A new academic year begins

08-26-2011

Fall Welcome is here again. It’s a great way for students to hit the ground running for what is shaping up to be an eventful year.

We work hard to help our new students connect to the Greater East Lansing community with Community Welcome Teams for our 15,000 new and returning campus residents and with Fall Welcome activities including One Book, One Community, everyone’s first reading assignment of the year, and the Fill the Bus donation program.

One milestone we will observe in a variety of ways this year is the sesquicentennial of the Morrill Act. This “land-grant” act revolutionized higher education in this country, extending world-class opportunity to working-class citizens and, in the process, producing citizen-scholars who returned to help lead their communities and yielding research breakthroughs that transformed lives around the world. Founded several years before the passage of the Morrill Act, Michigan State was, in fact, one of the inspirations for it—hence the meaning behind the phrase many of you pass each day as you walk or drive by the limestone and brick signs that mark several campus entrances, proudly proclaiming us the “pioneer” land-grant college.

First, however, we’ll be observing the 10-year anniversary of the events of 9/11. The events include a symposium in the MSU Union featuring a number of guest speakers and scholars to discuss the way we and the world have changed since then. Our One Book, One Community reading selection for this year also focuses on the World Trade Center attacks, a work of fiction called Extremely Loud and Incredibly Close by Jonathan Safran Foer. We will introduce Mr. Foer to the community at a special gathering in East Lansing August 28, and he also will address students at the Welcome Convocation August 29.

It’s been a busy summer for construction on campus, and returnees will note a number of changes to the landscape.
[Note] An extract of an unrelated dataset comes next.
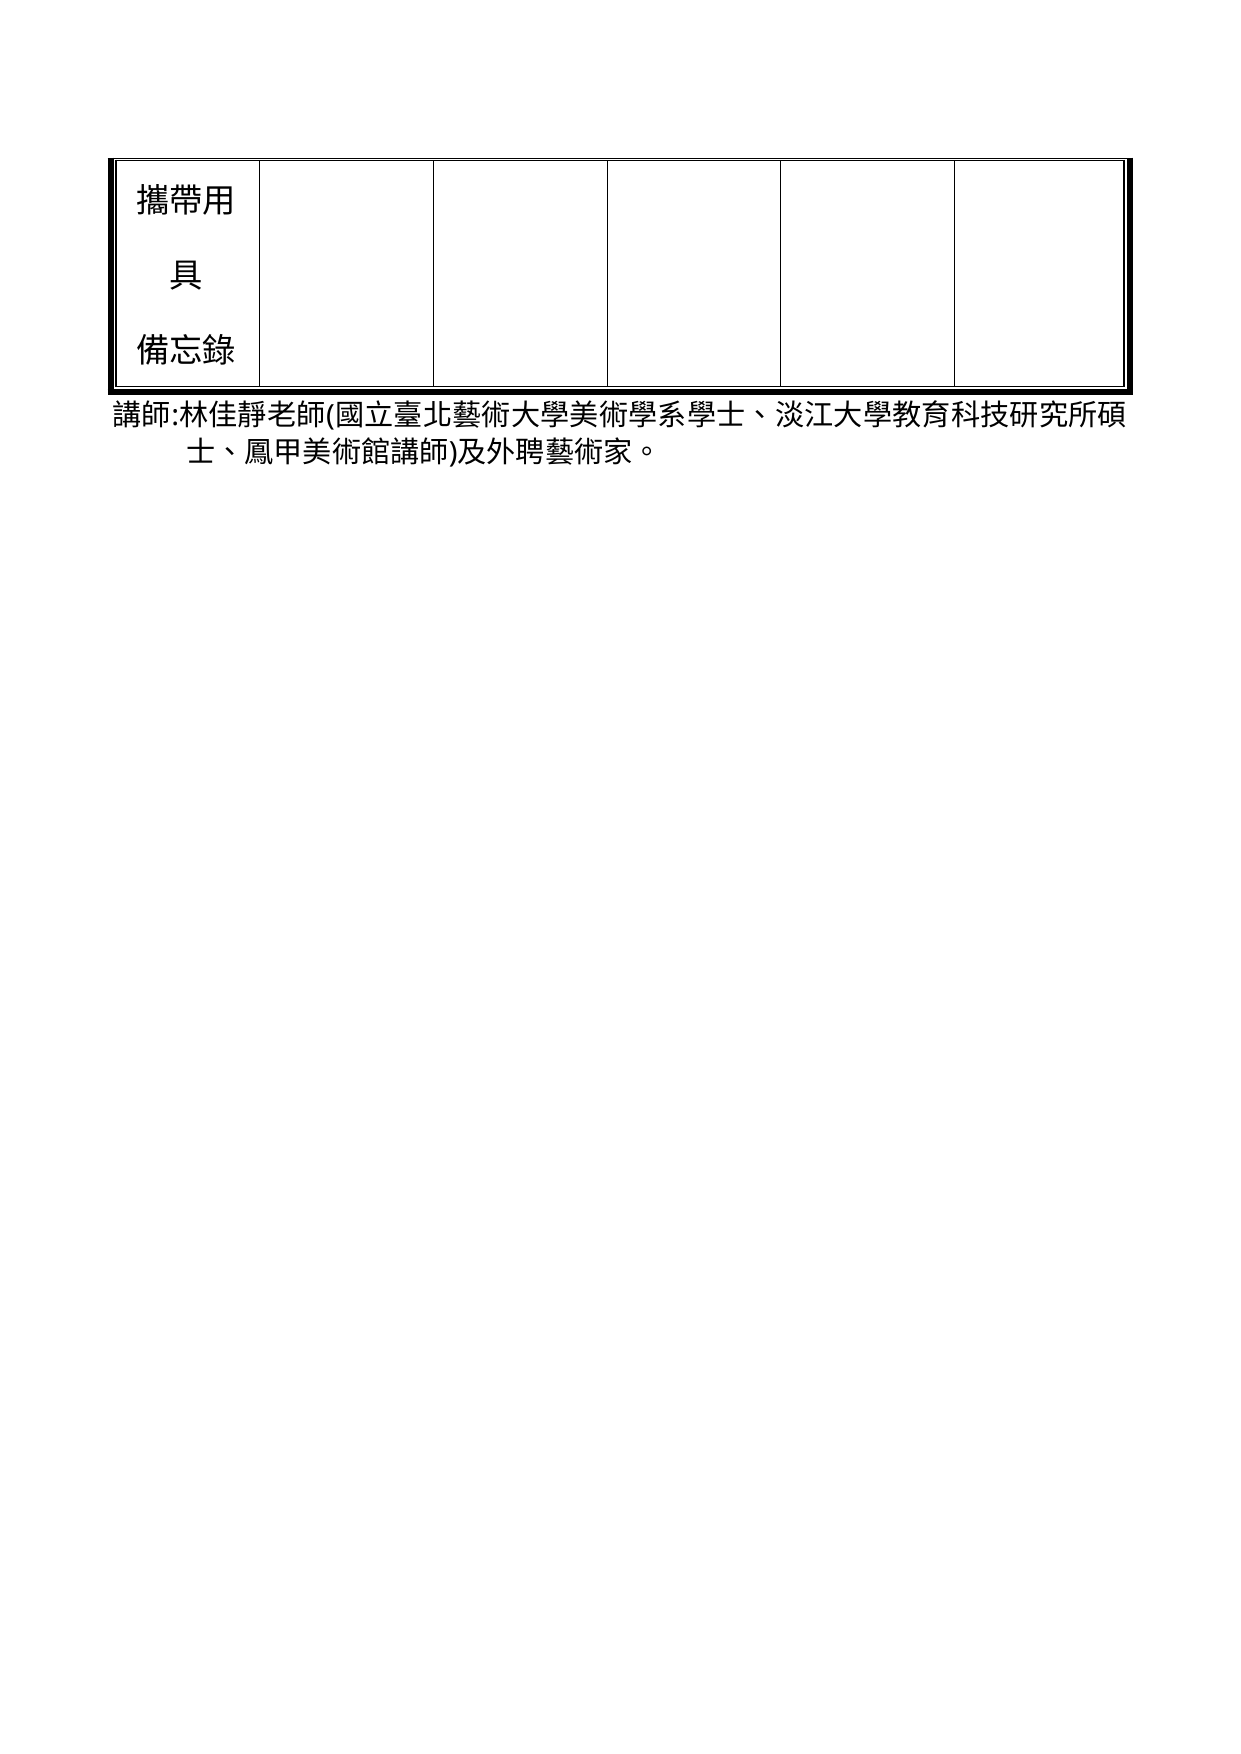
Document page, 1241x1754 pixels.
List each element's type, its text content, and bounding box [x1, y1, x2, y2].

For example, the Shaw Lane power plant smokestack was disassembled over the summer as the Wells Hall addition across the street steadily rose. The Broad Art Museum project continues on schedule for opening next spring, and having walked through it not long ago, I am again impressed by the design created by architect Zaha Hadid.

This year, we will continue to work diligently to pursue our historic three-part mission of education, research, and outreach and to honor our three core values of quality, connectivity, and inclusiveness, which are at the center of what it has always meant to be a land-grant university and what it still means to be a socially responsible, world-grant university today. We’ll be reminded of our origin and our legacy and of the events that shape our work in the 21st century. There is much to do, but we say without equivocation, Spartans Will.